## Your task:
Set down exactly the lines below between the line holding "72 201 18.86" and the line holding "635 248 6.09", inclusive; no other line belongs in the answer.

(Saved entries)
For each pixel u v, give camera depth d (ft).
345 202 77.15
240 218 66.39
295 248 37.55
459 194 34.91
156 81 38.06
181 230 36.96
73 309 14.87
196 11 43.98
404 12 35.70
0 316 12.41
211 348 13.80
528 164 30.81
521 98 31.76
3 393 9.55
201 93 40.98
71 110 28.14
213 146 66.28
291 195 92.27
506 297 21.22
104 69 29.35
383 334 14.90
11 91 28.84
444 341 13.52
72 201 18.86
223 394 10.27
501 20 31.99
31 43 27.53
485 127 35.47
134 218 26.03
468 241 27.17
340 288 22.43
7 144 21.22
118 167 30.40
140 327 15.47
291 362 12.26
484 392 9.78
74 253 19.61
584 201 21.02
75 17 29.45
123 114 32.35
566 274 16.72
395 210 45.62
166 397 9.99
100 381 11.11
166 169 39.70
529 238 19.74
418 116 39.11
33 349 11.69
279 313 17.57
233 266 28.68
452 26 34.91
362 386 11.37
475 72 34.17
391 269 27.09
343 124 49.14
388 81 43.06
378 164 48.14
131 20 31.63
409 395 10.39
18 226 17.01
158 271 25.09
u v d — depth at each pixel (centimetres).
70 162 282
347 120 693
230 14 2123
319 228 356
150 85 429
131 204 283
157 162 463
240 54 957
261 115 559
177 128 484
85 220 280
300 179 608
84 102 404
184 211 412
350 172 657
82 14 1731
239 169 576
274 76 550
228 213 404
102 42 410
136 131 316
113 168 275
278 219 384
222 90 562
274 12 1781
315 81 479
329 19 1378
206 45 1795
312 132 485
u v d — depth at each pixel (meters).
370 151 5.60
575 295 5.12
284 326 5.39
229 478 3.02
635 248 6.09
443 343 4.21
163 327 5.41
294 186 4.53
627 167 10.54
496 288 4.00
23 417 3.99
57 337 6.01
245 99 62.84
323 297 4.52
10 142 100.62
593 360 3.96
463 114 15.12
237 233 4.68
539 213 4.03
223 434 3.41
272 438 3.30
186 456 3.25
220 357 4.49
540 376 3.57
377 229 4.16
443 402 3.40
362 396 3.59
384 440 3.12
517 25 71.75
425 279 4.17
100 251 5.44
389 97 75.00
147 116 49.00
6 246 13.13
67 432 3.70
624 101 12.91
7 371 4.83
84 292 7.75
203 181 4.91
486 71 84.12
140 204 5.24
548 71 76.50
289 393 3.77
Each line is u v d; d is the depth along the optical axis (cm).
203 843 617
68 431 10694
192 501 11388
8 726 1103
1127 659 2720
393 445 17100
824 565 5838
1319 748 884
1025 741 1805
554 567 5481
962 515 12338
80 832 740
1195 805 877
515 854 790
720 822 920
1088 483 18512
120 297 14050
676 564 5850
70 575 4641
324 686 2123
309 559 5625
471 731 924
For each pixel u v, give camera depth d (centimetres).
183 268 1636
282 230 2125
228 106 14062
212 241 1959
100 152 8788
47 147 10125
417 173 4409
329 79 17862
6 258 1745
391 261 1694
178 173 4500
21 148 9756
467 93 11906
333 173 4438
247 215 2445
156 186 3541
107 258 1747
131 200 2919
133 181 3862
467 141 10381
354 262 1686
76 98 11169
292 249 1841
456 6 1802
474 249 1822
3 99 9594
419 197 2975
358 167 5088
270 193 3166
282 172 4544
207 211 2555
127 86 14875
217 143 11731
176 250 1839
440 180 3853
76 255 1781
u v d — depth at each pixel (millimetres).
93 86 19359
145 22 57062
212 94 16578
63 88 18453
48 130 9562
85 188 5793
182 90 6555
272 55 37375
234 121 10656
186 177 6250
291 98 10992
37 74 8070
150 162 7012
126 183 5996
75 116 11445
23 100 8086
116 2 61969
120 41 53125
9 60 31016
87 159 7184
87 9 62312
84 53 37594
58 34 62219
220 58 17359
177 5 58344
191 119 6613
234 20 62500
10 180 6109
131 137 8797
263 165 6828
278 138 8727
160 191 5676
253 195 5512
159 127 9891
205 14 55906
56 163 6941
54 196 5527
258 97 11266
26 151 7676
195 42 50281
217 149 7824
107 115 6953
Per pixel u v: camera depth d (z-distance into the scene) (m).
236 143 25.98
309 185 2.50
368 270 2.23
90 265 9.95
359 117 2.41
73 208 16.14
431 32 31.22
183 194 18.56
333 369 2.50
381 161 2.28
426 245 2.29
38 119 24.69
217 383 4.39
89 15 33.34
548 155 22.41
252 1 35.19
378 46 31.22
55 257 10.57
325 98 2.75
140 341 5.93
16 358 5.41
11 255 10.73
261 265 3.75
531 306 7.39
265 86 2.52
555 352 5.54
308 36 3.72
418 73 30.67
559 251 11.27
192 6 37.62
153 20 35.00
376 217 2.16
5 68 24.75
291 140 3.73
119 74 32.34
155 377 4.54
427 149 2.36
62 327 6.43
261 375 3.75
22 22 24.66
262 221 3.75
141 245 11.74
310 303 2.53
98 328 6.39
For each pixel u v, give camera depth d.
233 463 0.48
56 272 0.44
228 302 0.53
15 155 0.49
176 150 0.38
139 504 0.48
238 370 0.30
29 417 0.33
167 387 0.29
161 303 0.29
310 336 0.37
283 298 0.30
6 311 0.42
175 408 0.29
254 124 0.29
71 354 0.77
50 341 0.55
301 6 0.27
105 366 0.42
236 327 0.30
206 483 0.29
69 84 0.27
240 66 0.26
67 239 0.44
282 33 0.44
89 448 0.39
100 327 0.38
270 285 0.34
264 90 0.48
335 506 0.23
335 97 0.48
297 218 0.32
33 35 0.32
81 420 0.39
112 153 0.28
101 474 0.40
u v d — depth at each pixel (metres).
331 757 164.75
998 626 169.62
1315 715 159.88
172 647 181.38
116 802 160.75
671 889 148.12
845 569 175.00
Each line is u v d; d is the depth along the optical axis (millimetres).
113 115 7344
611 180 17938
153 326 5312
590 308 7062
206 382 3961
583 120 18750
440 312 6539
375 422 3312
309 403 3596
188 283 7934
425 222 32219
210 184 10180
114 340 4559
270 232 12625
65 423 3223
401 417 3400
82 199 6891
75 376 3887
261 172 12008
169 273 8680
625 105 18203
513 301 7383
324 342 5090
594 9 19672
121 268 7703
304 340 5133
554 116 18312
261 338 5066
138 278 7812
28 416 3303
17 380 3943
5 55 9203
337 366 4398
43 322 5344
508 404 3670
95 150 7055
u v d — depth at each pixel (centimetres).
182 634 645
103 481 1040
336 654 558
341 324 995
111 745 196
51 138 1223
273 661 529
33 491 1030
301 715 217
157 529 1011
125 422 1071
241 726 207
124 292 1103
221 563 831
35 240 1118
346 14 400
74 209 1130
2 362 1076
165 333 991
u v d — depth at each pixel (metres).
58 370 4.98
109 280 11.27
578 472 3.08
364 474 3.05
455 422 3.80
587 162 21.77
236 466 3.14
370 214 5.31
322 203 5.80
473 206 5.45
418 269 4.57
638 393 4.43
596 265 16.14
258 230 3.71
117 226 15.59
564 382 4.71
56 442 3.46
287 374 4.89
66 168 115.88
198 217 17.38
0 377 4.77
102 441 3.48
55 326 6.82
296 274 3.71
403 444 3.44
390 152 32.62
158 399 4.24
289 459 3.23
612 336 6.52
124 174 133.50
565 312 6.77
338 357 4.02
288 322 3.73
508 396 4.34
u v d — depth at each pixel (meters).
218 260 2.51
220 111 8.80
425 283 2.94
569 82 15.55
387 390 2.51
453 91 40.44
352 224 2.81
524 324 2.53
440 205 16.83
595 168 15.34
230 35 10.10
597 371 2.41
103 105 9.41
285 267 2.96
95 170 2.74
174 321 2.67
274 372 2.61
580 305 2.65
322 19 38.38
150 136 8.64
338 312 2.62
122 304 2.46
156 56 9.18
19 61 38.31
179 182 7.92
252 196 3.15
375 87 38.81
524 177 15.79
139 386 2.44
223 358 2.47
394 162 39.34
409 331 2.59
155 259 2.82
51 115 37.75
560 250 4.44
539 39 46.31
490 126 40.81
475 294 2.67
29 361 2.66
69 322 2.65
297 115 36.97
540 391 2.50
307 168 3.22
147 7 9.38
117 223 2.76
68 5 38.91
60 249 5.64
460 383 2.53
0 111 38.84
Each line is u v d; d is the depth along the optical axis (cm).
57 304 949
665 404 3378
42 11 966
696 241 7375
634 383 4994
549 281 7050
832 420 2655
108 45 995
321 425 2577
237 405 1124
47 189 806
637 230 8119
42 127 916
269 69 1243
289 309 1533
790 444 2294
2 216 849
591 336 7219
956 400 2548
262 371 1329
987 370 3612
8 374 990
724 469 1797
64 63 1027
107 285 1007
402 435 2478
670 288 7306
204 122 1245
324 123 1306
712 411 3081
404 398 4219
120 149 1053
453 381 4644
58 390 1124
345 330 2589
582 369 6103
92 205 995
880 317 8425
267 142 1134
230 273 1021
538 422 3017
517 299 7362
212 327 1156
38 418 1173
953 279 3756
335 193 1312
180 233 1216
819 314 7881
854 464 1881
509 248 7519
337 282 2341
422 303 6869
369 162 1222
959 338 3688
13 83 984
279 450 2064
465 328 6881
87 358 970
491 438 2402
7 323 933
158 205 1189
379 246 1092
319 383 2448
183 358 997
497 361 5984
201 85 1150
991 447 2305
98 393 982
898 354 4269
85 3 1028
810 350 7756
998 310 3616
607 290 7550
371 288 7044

## Response for this exercise:
72 201 18.86
223 394 10.27
501 20 31.99
31 43 27.53
485 127 35.47
134 218 26.03
468 241 27.17
340 288 22.43
7 144 21.22
118 167 30.40
140 327 15.47
291 362 12.26
484 392 9.78
74 253 19.61
584 201 21.02
75 17 29.45
123 114 32.35
566 274 16.72
395 210 45.62
166 397 9.99
100 381 11.11
166 169 39.70
529 238 19.74
418 116 39.11
33 349 11.69
279 313 17.57
233 266 28.68
452 26 34.91
362 386 11.37
475 72 34.17
391 269 27.09
343 124 49.14
388 81 43.06
378 164 48.14
131 20 31.63
409 395 10.39
18 226 17.01
158 271 25.09
u v d — depth at each pixel (centimetres).
70 162 282
347 120 693
230 14 2123
319 228 356
150 85 429
131 204 283
157 162 463
240 54 957
261 115 559
177 128 484
85 220 280
300 179 608
84 102 404
184 211 412
350 172 657
82 14 1731
239 169 576
274 76 550
228 213 404
102 42 410
136 131 316
113 168 275
278 219 384
222 90 562
274 12 1781
315 81 479
329 19 1378
206 45 1795
312 132 485
u v d — depth at each pixel (meters).
370 151 5.60
575 295 5.12
284 326 5.39
229 478 3.02
635 248 6.09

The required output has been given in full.